Most Kent area residents know about the recent death of music superstar Prince. Although Prince was only 57-years-old when he died, it does not appear that he had an estate plan or a will to indicate how his property should be distributed.
Lots of people may find it surprising that Prince did not have an estate plan. Many assume that those who have a lot of assets have taken the time to work out what would happen to them upon their death. But celebrities are a lot like us and also don't want to think about an untimely death. Many people don't believe that an estate plan is necessary or they put off creating one until it is too late.
In Prince's case, if it is true that there isn't a will, 40 percent of his estate will go to taxes and another 16 percent will go to Minnesota taxes. He did not have a spouse or children, so the remainder of his estate will be divided between his siblings with whom he may not have had a close relationship. More than likely this will result in a family dispute, which is probably not what Prince would have wanted.
This same exact situation plays out in courtrooms across the United States every day. In order for families to avoid this situation there are a number of estate planning options available. First, a will can be created. This is a document that lists how a person's assets will be distributed upon death. A trust can also be created. The property that is placed in the trust automatically passes to beneficiaries if it is a revocable trust and minimizes exposure to probate.

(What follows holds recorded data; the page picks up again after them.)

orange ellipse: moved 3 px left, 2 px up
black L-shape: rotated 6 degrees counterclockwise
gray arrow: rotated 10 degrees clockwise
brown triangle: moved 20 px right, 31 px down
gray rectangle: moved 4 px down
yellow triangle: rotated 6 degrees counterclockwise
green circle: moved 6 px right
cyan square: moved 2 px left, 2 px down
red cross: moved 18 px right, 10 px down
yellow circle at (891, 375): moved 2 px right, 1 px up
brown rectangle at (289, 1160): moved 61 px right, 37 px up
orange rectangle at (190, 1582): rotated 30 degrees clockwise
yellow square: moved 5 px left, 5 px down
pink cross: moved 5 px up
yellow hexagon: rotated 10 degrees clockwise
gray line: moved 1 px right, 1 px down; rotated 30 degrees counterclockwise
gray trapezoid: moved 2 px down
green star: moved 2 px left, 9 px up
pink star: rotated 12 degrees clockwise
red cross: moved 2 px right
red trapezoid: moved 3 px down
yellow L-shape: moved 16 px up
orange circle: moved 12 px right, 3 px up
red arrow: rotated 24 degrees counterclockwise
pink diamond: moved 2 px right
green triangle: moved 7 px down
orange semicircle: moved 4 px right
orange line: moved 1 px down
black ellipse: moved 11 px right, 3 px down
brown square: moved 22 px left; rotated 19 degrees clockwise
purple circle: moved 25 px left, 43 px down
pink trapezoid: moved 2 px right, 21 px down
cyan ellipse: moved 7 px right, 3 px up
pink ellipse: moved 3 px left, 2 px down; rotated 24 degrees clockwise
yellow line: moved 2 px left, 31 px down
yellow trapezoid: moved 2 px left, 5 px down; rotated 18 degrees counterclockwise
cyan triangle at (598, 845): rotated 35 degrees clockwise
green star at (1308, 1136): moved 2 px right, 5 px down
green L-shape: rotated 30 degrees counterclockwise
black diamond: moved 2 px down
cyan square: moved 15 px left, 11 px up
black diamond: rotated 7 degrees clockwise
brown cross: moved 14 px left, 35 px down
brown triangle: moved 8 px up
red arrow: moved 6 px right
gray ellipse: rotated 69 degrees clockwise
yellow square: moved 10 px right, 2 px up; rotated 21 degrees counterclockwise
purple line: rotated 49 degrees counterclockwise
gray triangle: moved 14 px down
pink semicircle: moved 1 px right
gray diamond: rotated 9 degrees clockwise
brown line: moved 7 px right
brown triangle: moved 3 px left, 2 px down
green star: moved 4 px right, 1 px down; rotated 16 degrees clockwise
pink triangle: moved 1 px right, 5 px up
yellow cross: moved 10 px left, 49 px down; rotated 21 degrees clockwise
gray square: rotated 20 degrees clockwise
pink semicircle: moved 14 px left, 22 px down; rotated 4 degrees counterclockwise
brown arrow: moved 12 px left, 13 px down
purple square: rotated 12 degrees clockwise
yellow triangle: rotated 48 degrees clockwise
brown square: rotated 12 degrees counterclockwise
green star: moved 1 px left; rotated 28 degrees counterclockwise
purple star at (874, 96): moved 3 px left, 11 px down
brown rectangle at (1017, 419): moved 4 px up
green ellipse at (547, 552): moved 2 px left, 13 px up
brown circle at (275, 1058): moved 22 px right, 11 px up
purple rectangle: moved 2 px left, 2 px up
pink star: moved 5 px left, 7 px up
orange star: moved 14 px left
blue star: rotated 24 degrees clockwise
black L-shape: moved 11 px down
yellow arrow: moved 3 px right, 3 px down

In addition to a will and trust, health care directives and a power of attorney can also be a good addition to an estate plan. Many times family members are burdened with making important health care decisions without knowing what the person would want. This can be emotional and traumatizing, which is why a health care directive is so important. A designated power of attorney is also an important person. They can take over a person's affairs and finances when they are incapacitated. An estate plan is a cost effective way to ensure a family's legacy is protected.